Inventing the flat earth.

This book was one I heard about last year when one of our lecturers for medieval history mentioned it in passing. Being rather bored during the week, I went looking for it. It’s by a guy called Jeffery Burton Russell and the edition I have dates from 1991. It’s well worth having a look for if your into medieval history or into how myths can spread - rather in the same way as the ‘wiped off the map’ comment from the Iranian president has spread despite the way it appearently never happened. The isbn for this edition is 027595904x.

But what’s the book about exactly and is it any good?
Well, the book itself deals with the idea that says that people in the ‘middle ages’ up until Christopher Columbus believed that the earth was a disk and that you could sail off the edge. In the telling of the story, the ’superstitious, cowardly Catholic Church’ forced people into believing this idea despite the fact that the Greeks and Romans had, centuries earlier pretty much proved that the earth was a sphere. This continued until Columbus sailed to America ‘proving’ that the earth was round.

And that’s appearently what everyone believes, even though there’s no actual documents or other evidence to show that people in the ‘middle ages’ actually believed this.

The point of the book is partly to deconstruct this theory, and secondly to show how these ideas can spread when there’s a group of people pushing the idea. In this book they show you the who and why - basically humanists and scientists and darwinists who pushed this idea when science and religion came into conflict - such as when teachers were prosecuted for teaching evolution.

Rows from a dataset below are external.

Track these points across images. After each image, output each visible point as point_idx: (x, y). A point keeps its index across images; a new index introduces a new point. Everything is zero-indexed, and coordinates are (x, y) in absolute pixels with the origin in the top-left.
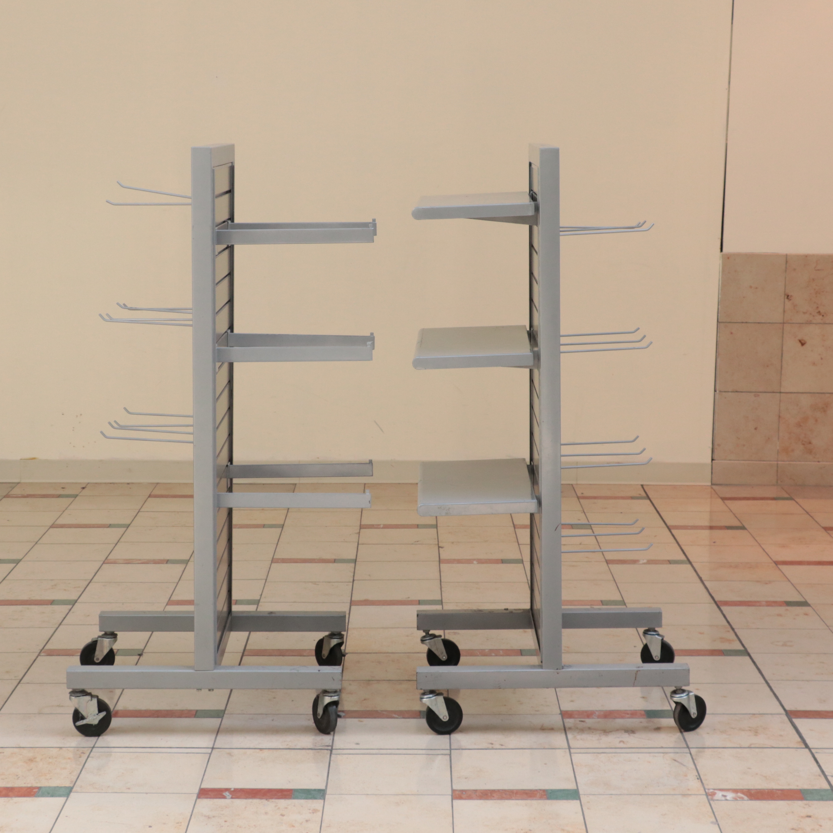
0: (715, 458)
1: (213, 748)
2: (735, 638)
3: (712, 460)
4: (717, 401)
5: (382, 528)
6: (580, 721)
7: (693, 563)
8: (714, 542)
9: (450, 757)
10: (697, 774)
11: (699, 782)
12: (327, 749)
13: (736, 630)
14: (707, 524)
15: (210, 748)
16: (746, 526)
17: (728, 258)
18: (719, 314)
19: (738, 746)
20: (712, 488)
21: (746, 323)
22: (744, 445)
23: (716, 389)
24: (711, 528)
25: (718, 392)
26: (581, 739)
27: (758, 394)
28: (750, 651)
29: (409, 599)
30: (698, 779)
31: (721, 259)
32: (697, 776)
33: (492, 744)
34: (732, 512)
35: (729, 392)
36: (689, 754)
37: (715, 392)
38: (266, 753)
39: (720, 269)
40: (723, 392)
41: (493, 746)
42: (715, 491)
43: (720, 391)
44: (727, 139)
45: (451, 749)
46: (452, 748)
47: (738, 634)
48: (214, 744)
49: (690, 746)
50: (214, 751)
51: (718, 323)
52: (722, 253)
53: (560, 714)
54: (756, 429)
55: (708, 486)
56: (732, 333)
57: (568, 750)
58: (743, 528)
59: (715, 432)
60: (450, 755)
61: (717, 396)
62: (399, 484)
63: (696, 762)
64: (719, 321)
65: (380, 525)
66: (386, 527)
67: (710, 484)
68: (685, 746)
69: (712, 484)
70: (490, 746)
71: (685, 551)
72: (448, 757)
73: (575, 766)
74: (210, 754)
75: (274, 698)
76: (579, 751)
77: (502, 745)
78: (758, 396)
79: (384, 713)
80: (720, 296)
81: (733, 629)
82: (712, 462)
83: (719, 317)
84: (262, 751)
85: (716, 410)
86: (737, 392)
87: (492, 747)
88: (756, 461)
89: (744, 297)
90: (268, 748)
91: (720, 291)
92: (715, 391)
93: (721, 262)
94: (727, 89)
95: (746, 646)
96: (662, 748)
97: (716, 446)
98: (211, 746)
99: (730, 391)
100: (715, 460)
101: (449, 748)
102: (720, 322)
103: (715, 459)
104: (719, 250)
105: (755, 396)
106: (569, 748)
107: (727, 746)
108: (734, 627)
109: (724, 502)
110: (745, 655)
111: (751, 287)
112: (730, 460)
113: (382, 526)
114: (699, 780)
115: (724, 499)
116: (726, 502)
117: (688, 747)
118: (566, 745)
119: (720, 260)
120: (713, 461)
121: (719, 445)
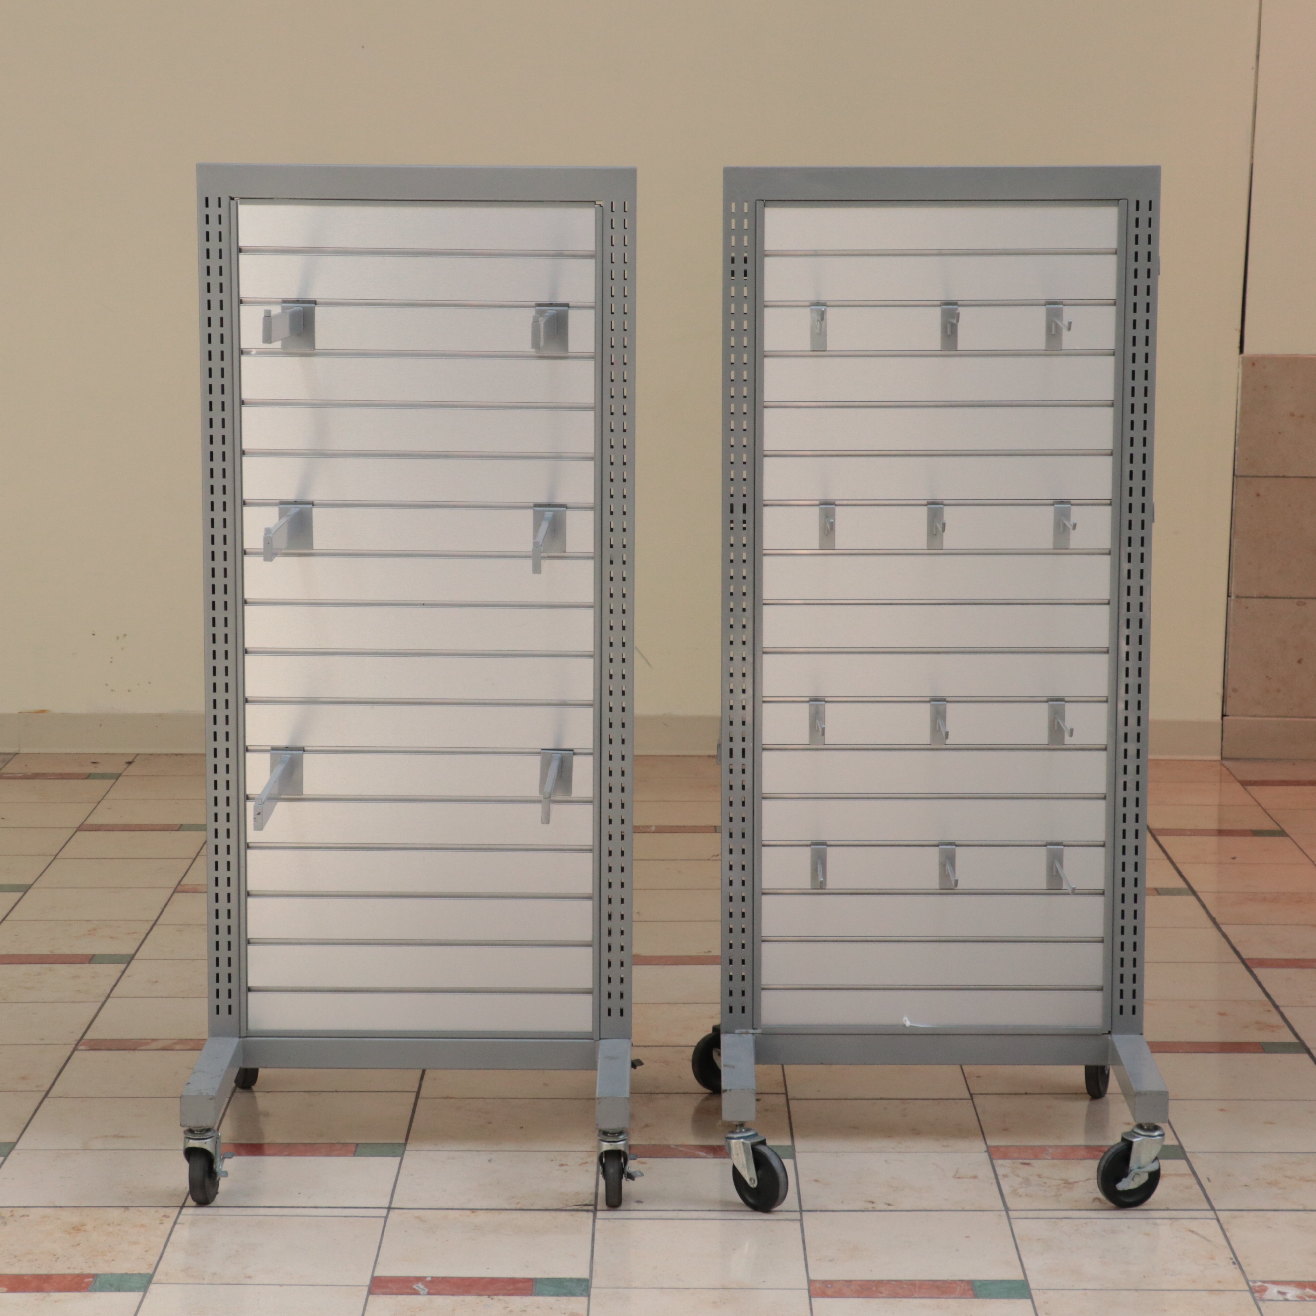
0: (1228, 711)
1: (389, 1209)
2: (1281, 1022)
3: (1223, 716)
4: (1231, 613)
5: (654, 832)
6: (1022, 1164)
7: (1199, 894)
8: (1234, 858)
9: (802, 1225)
10: (1232, 1256)
11: (1236, 1268)
12: (587, 1211)
13: (1282, 1009)
14: (1214, 826)
15: (385, 1208)
16: (1288, 831)
17: (1253, 364)
18: (1236, 462)
19: (1301, 1208)
20: (1223, 765)
21: (1284, 477)
22: (1279, 691)
23: (1230, 591)
24: (1221, 833)
25: (1233, 597)
26: (1026, 1195)
27: (1303, 600)
28: (1309, 1045)
29: (710, 954)
30: (1234, 1263)
31: (1241, 367)
32: (1232, 1259)
33: (872, 1202)
34: (1260, 806)
35: (1253, 597)
36: (1215, 1221)
37: (1229, 598)
38: (482, 1217)
39: (1238, 383)
40: (1242, 597)
41: (874, 1205)
42: (1228, 769)
43: (1237, 596)
44: (1252, 157)
45: (801, 1211)
46: (803, 1209)
47: (1287, 1015)
48: (391, 1202)
49: (1216, 1208)
50: (392, 1213)
51: (1235, 477)
52: (1242, 355)
53: (985, 1152)
54: (1299, 662)
55: (1216, 761)
56: (1258, 495)
57: (1004, 1213)
58: (1282, 833)
59: (1229, 666)
60: (801, 1221)
61: (1232, 604)
62: (678, 756)
63: (1228, 1234)
64: (1236, 473)
65: (651, 826)
66: (660, 830)
67: (1218, 757)
68: (1208, 1207)
69: (1222, 758)
70: (869, 1206)
71: (1184, 874)
72: (798, 1225)
73: (1018, 1241)
74: (386, 1218)
75: (489, 1123)
76: (1023, 1214)
77: (889, 1205)
78: (1304, 604)
79: (681, 1148)
80: (1238, 431)
81: (1277, 1007)
82: (1222, 719)
83: (1236, 468)
84: (474, 1214)
85: (1231, 630)
86: (1267, 597)
87: (873, 1208)
88: (1301, 717)
89: (1280, 433)
90: (484, 1208)
91: (1238, 421)
92: (1229, 596)
93: (1240, 370)
94: (1253, 69)
95: (1302, 1036)
96: (1168, 1210)
97: (1229, 692)
98: (387, 1206)
99: (1255, 596)
100: (1228, 716)
101: (798, 1209)
102: (1237, 476)
103: (1227, 714)
104: (1238, 350)
105: (1298, 604)
106: (1007, 1209)
107: (1281, 1208)
108: (1278, 1004)
109: (1245, 789)
110: (1302, 1053)
111: (1292, 415)
112: (1254, 716)
113: (653, 829)
114: (1237, 1266)
115: (1245, 784)
116: (1249, 788)
117: (1213, 1209)
118: (1001, 1206)
119: (1239, 367)
120: (1225, 718)
121: (1235, 690)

Whats of most interest is how this became fact - namely people not checking sources. Or, in some cases accepting others assesment of sources as fact and not checking those.

As an aside, one of our lecturers pointed out that there’s a quote from a famous person he knows that person said, but he can’t find a book with the quote. He used it in one of his books and now references his own work when using that quote. He still dosen’t know where the quote originally came from. And basically, what this book is about is a large number of people doing the exact same thing but on a much bigger scale.

The book itself is only 80 pages long, with 20 of footnotes. Obviously, I haven’t checked whether the story is right (the cardinal sin the book warns against) and I’m accepting the word of my lecturer and the author of the book that whats said is actually the case. Shows that history repeats itself I guess.